» **WORK REQUIRED**
Whenever the string "working" turns up in a line below, that line should be copied.

───── RECORDS FOR THE EXERCISE

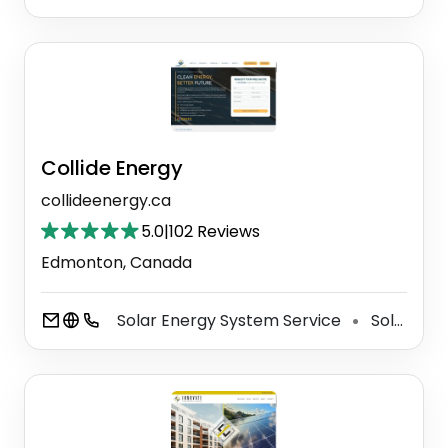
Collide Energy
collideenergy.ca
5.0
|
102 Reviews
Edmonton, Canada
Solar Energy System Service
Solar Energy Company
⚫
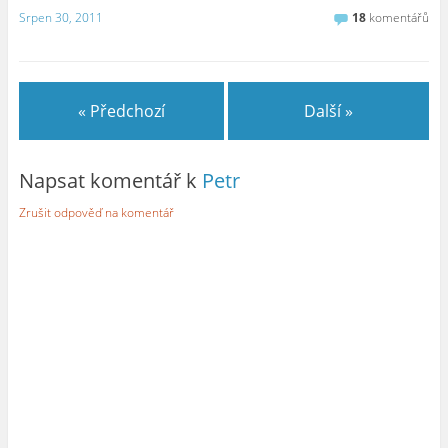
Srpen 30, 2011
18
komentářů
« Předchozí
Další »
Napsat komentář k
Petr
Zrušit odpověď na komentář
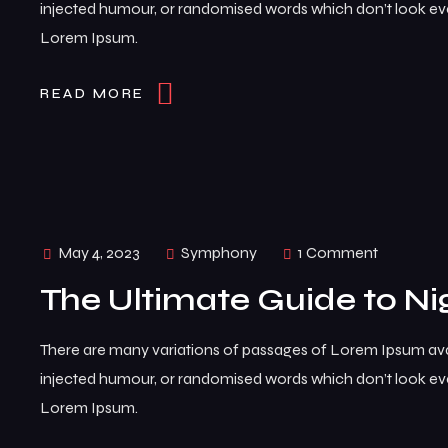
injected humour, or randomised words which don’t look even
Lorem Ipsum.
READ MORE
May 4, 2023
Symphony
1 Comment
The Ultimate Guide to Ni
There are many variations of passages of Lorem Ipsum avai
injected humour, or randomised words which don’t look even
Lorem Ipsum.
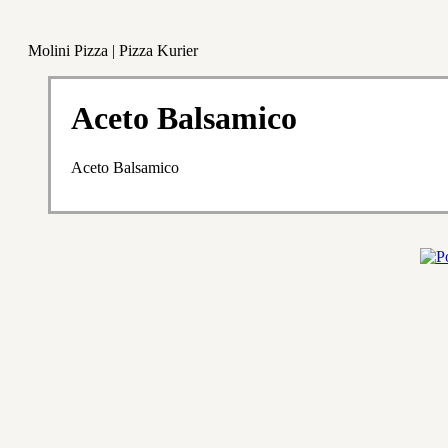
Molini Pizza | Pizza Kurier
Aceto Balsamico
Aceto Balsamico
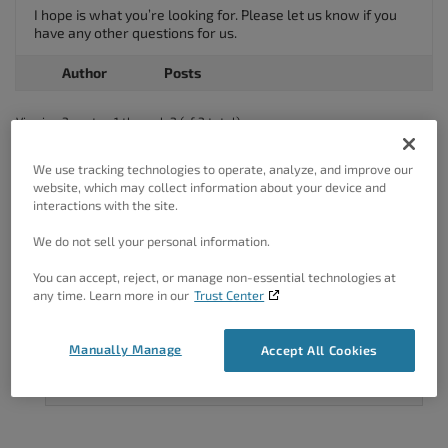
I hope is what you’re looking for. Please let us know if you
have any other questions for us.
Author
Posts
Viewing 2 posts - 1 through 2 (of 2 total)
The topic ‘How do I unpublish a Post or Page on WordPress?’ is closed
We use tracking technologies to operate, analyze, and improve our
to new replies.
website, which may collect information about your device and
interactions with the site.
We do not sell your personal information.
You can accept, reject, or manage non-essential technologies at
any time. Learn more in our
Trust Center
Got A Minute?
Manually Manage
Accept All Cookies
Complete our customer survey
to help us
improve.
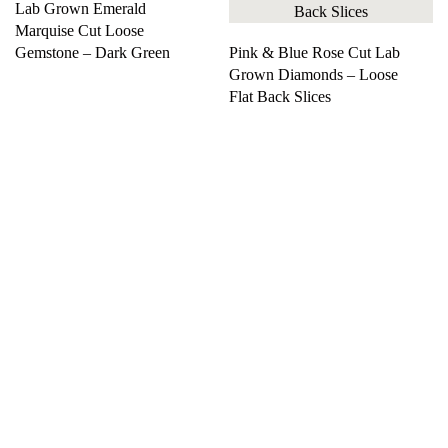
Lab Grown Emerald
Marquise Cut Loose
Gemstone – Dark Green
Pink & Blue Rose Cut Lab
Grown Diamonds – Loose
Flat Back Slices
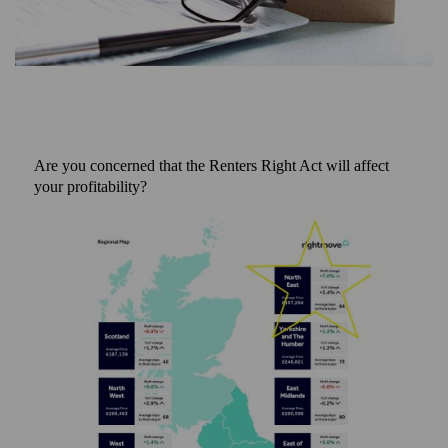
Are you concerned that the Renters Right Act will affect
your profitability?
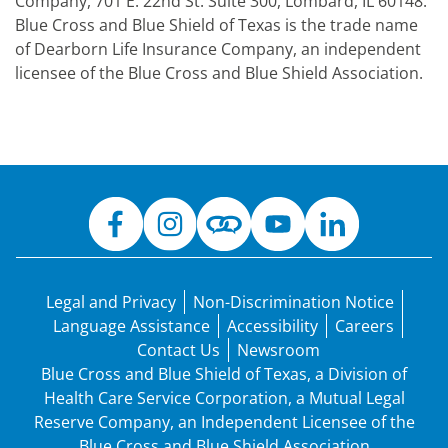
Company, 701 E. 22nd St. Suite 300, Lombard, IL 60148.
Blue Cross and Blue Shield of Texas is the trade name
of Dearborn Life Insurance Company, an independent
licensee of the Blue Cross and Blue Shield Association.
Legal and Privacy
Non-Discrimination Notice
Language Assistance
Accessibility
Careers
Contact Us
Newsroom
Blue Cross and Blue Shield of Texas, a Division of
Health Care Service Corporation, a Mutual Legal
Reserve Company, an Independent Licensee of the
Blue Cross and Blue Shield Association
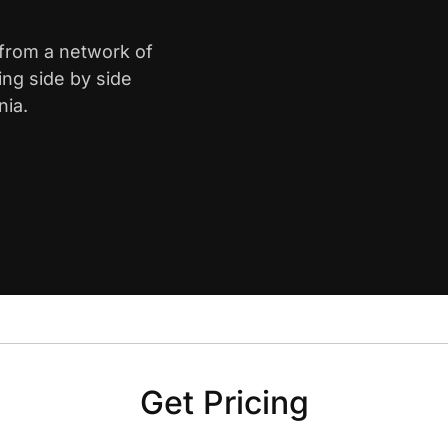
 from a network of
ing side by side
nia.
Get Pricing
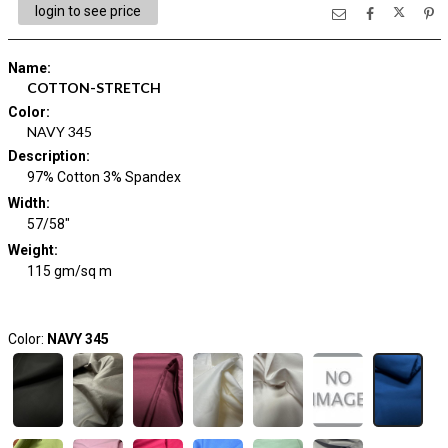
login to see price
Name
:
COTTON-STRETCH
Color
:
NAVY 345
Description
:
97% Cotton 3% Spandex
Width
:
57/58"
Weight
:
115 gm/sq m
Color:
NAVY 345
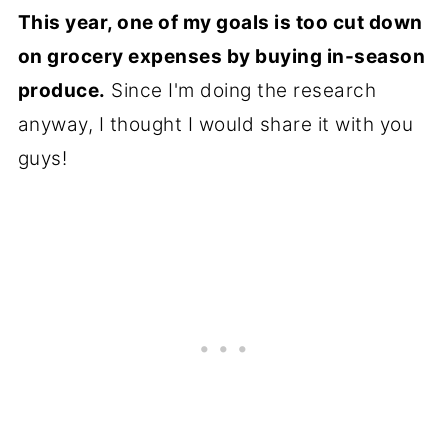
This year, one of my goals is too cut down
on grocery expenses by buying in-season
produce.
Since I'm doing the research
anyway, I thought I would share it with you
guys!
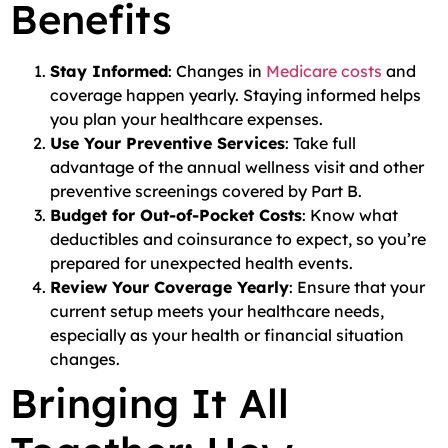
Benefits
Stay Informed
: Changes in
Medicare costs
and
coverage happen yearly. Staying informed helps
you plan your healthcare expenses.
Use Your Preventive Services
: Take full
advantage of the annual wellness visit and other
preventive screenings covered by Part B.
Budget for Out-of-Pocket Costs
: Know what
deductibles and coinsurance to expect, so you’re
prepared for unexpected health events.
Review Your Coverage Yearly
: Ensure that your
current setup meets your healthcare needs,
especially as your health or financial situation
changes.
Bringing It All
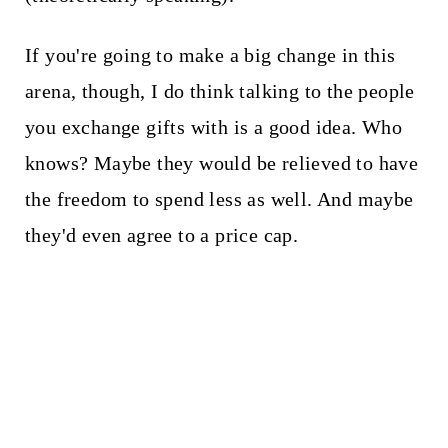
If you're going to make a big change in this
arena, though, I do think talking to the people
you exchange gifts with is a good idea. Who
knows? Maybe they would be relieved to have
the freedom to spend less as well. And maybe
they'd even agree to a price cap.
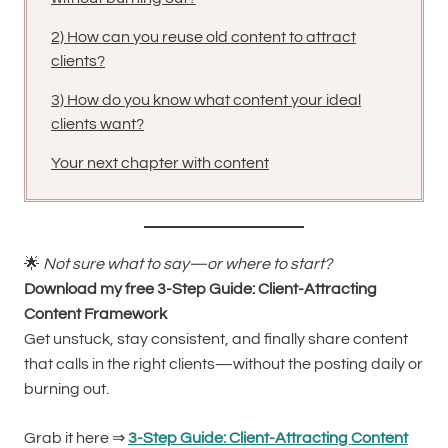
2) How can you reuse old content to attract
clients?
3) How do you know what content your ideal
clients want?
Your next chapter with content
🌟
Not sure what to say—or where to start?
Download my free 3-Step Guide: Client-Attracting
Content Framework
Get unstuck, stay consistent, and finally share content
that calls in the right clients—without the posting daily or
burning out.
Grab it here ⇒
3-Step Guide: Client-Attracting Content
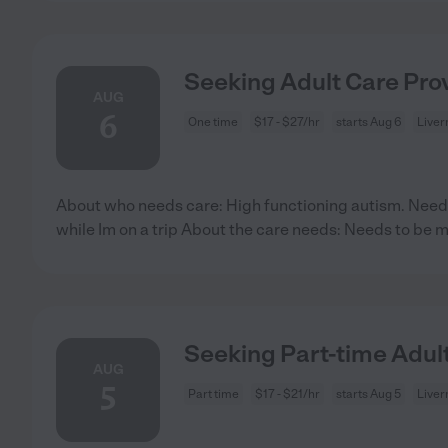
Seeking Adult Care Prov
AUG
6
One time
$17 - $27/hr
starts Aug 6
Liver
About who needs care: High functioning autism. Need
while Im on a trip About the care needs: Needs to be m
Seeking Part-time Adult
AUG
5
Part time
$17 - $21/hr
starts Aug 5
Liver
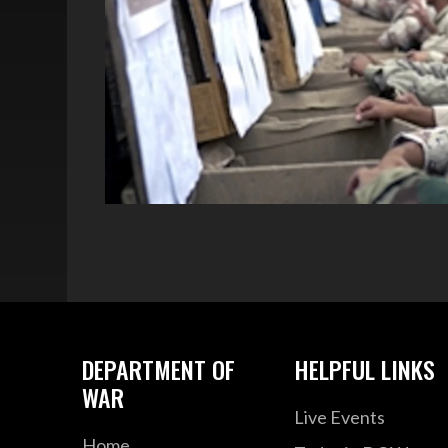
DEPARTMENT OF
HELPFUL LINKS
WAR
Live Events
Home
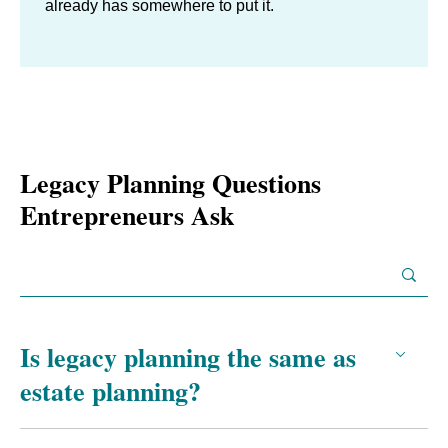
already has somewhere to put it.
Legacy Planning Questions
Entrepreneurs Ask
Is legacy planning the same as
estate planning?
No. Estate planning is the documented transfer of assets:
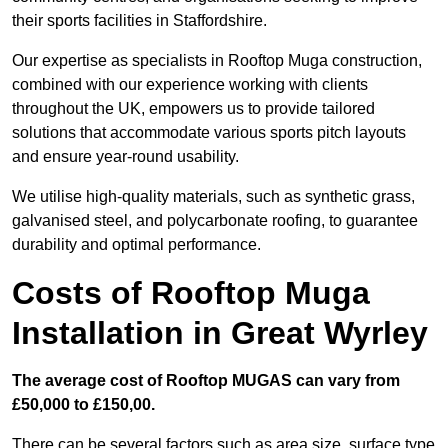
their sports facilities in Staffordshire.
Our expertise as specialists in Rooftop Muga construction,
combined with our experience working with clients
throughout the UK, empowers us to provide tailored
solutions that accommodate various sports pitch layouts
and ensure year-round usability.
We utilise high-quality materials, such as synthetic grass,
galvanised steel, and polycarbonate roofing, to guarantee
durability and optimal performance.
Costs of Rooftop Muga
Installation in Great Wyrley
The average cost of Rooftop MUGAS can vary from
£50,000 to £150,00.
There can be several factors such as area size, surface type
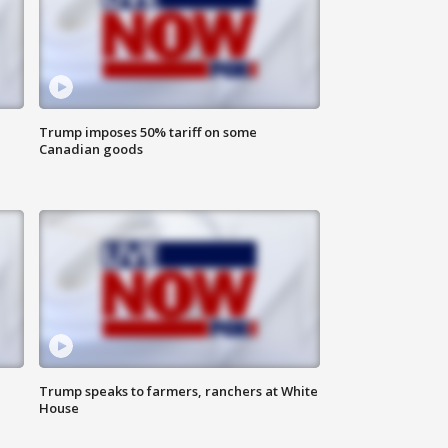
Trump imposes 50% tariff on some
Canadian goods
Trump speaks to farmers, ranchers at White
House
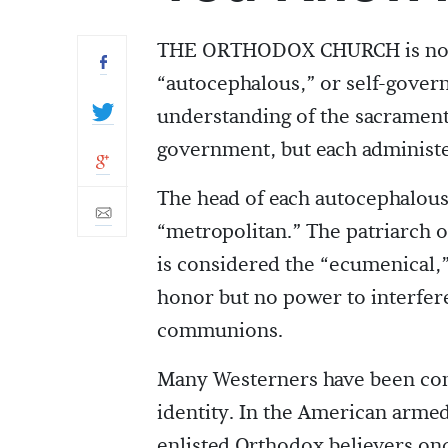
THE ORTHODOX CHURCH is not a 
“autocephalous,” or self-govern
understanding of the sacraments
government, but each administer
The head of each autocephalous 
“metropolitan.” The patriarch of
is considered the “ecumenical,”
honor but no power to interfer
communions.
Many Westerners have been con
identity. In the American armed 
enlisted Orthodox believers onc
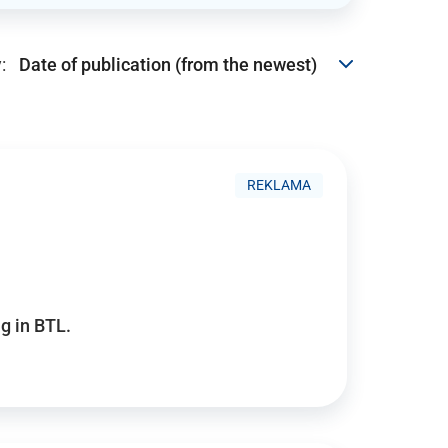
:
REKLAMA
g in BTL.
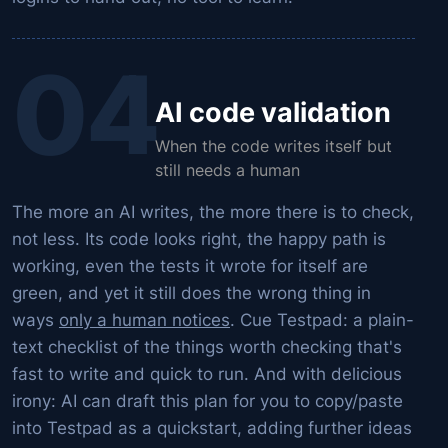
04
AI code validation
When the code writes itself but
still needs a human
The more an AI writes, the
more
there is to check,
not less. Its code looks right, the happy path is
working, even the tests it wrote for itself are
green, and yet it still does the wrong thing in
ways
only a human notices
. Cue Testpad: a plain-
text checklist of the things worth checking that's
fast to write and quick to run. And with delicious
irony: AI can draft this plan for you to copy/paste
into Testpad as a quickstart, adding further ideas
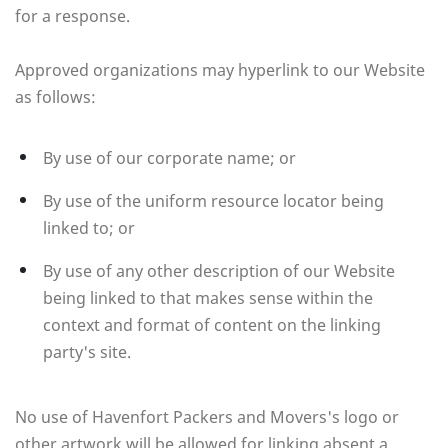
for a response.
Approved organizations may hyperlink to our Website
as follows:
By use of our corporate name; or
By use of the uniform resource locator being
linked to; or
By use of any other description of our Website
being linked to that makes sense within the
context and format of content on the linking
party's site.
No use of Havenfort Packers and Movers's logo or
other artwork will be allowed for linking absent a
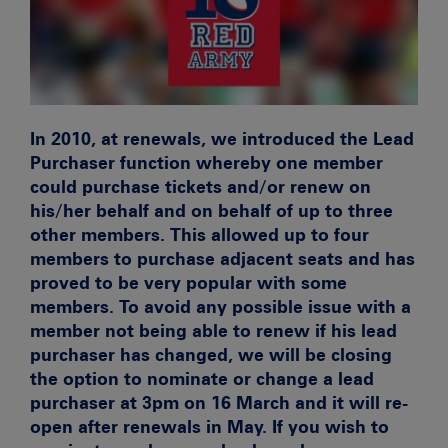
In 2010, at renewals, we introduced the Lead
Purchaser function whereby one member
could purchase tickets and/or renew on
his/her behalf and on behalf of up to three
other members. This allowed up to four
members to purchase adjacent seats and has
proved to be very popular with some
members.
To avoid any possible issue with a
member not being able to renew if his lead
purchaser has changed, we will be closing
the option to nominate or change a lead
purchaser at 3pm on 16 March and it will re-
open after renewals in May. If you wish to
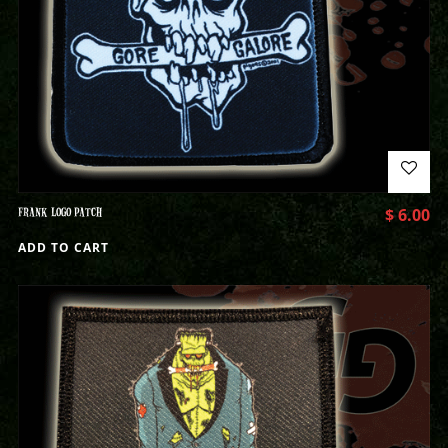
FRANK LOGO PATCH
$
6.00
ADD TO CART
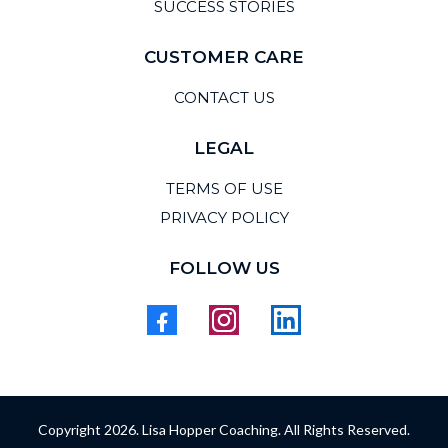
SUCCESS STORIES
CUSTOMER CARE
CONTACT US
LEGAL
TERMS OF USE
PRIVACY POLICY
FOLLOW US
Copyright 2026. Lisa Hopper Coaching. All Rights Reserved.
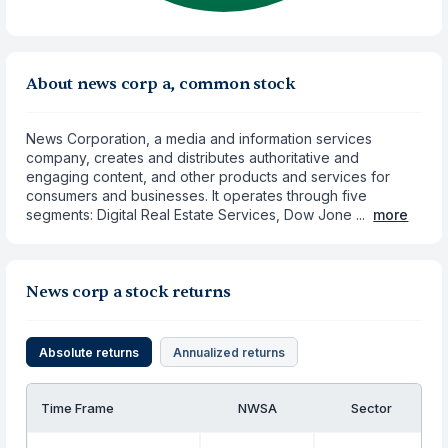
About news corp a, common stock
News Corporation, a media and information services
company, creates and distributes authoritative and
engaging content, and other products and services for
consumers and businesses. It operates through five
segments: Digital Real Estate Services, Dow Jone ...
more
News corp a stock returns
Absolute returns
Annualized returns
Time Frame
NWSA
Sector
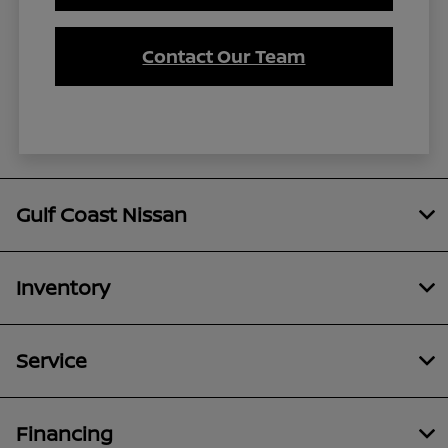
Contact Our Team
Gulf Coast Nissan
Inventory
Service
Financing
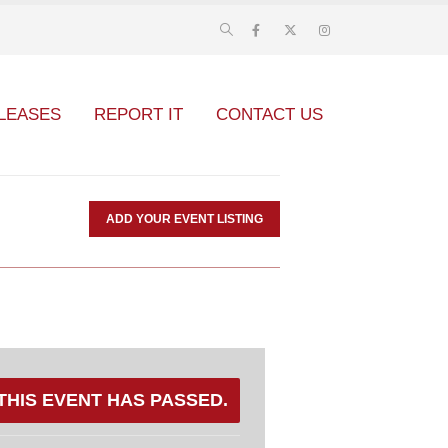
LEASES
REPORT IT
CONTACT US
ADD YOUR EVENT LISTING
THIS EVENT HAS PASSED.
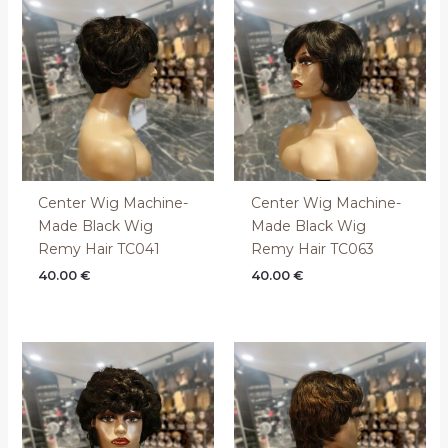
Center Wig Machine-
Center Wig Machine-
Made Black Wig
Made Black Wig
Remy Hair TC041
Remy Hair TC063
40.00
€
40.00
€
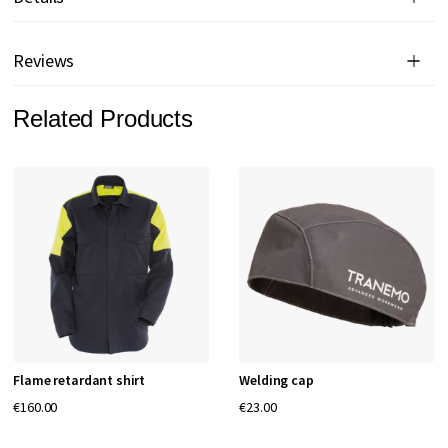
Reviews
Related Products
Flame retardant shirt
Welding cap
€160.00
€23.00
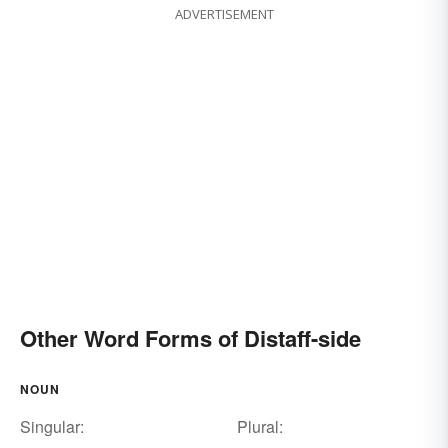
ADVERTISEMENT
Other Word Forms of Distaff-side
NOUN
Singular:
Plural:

──────────

» **RESPONSE AREA**
combined with our experience working with clients
working, even the tests it wrote for itself are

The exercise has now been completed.